One of the most annoying features of chromium is that it downloads instead of displaying various types of files (.c, .h and so on).
After a bit of investigation i found that at least for local files you can override this by defining your preferred mime types in
~/.local/share/mime/globs2 as follows:
> cat ~/.local/share/mime/globs2
10:text/plain:*.c
10:text/plain:*.cc
10:text/plain:*.c++
10:text/plain:*.cpp
10:text/plain:*.h
The first field is the priority (smaller number means more important), then follows the mime type, then the pattern that you are matching.
The default rules (/usr/local/share/ ...) have a priority of 50 for .c, .h and so on.
For remotely-served files, the browser relies on the MIME Type supplied by the server and the trick above does not work.

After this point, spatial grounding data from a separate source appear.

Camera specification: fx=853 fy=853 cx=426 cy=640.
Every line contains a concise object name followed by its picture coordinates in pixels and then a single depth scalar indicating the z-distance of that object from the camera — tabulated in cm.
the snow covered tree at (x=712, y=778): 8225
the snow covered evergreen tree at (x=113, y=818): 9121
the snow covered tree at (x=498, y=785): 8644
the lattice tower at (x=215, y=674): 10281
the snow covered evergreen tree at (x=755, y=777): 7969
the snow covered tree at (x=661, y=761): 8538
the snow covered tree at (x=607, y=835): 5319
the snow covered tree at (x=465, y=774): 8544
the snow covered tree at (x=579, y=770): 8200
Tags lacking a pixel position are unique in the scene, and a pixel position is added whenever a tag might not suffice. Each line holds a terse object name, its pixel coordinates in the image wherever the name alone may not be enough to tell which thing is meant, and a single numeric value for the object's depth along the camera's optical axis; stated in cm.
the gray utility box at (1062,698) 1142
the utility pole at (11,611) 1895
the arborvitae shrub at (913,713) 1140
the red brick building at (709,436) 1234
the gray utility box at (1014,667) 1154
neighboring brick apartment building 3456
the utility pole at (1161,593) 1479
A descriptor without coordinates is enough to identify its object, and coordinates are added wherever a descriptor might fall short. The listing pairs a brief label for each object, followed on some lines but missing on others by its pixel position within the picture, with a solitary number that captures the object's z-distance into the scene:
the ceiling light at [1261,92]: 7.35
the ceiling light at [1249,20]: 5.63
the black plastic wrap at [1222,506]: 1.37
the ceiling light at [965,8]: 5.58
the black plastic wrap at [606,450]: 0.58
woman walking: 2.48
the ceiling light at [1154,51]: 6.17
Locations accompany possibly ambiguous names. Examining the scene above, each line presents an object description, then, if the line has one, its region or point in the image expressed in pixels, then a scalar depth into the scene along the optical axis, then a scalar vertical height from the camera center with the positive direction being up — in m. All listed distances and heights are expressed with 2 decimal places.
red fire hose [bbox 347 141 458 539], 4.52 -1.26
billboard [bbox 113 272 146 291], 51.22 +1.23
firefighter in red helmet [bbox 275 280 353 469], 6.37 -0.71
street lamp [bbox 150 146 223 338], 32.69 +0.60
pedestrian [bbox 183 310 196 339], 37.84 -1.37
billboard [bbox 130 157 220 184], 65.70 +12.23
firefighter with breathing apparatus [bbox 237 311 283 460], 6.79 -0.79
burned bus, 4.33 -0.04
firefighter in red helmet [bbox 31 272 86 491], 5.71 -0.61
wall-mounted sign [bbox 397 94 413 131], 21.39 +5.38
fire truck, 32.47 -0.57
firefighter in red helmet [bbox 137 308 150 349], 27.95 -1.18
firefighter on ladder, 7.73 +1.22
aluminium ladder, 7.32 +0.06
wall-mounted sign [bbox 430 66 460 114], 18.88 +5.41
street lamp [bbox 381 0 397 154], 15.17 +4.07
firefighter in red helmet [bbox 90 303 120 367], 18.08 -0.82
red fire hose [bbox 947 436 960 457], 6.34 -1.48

Looking at the Chromium sources
chromium-courgette-redacted-18.0.1025.162/net/base/mime_util.cc
it seems that a partial fix can be achieved by adding the list of types we want to display to the array
static const char* const supported_non_image_types[] = {
...
+ "text/x-csrc",
+ "text/x-chdr",
...
}
although i'd rather find a way to override the server-supplied mime type in a way that does not require rebuilding Chrome.
Anyways, at least for local browsing, this seems a significant improvement.
cheers
luigi
So opening instead of downloading is possible by using an extension. Perhaps an extension already exists which does that without any other features.